- _Stored data entries_:
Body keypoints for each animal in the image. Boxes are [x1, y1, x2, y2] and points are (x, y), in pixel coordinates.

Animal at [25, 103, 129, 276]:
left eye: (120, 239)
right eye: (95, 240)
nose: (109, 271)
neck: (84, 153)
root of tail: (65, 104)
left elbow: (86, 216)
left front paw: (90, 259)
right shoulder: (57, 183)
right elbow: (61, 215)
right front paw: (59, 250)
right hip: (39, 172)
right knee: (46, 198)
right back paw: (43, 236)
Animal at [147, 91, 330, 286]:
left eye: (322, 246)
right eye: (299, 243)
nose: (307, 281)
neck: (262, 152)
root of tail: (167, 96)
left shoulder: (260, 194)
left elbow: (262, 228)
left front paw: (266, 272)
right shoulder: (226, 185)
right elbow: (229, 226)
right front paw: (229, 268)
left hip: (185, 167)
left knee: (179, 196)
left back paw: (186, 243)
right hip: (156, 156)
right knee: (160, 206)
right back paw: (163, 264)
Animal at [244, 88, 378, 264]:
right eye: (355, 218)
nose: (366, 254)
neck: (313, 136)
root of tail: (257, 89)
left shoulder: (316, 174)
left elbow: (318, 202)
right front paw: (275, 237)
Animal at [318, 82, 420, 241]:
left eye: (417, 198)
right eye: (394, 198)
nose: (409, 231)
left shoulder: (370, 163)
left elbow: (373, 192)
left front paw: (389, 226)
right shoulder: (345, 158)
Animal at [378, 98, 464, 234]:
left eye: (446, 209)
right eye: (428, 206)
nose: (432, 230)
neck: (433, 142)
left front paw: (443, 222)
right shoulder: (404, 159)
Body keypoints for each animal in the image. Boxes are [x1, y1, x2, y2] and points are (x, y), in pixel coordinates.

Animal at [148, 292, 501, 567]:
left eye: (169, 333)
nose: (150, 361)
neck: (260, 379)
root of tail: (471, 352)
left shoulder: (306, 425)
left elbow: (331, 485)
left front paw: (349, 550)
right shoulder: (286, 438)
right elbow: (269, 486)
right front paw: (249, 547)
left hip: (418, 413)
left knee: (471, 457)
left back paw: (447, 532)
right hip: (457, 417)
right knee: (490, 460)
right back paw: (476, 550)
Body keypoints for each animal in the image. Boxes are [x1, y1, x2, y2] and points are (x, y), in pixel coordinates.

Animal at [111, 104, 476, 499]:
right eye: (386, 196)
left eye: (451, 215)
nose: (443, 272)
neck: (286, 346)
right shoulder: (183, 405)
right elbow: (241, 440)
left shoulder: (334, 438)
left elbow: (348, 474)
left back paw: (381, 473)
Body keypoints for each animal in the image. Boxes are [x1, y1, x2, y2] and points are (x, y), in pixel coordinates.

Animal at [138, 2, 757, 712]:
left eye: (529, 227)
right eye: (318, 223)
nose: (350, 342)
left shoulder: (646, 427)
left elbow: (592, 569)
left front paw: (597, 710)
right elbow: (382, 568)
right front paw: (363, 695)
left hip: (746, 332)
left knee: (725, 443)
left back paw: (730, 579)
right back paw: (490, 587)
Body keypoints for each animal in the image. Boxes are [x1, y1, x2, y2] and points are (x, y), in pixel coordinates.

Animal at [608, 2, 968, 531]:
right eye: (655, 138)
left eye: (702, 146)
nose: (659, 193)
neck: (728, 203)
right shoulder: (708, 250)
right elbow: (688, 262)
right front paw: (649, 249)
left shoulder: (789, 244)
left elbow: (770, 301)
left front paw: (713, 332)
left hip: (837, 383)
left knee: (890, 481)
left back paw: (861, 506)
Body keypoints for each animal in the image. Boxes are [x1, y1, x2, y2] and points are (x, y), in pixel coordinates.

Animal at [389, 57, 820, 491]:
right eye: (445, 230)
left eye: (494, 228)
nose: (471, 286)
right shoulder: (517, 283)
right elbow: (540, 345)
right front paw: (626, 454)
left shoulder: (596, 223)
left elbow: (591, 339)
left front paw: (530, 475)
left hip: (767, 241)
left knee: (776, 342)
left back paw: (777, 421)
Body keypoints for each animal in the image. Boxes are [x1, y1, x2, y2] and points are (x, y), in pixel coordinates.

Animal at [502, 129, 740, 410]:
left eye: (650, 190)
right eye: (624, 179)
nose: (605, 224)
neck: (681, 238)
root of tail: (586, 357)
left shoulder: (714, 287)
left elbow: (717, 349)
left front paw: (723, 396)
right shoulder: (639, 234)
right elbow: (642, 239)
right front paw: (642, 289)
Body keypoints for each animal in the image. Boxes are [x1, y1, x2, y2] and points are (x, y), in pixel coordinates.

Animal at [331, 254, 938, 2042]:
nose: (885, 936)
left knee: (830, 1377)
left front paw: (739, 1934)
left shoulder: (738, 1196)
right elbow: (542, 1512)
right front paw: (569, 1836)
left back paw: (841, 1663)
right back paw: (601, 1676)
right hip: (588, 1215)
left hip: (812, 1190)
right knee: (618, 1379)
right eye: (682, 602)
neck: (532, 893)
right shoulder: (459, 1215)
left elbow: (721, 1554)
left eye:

- _Exercise details_:
Using the records above, determine how many lines hold the word "knee", and answer with that figure only.

- _Result of the exercise_:
10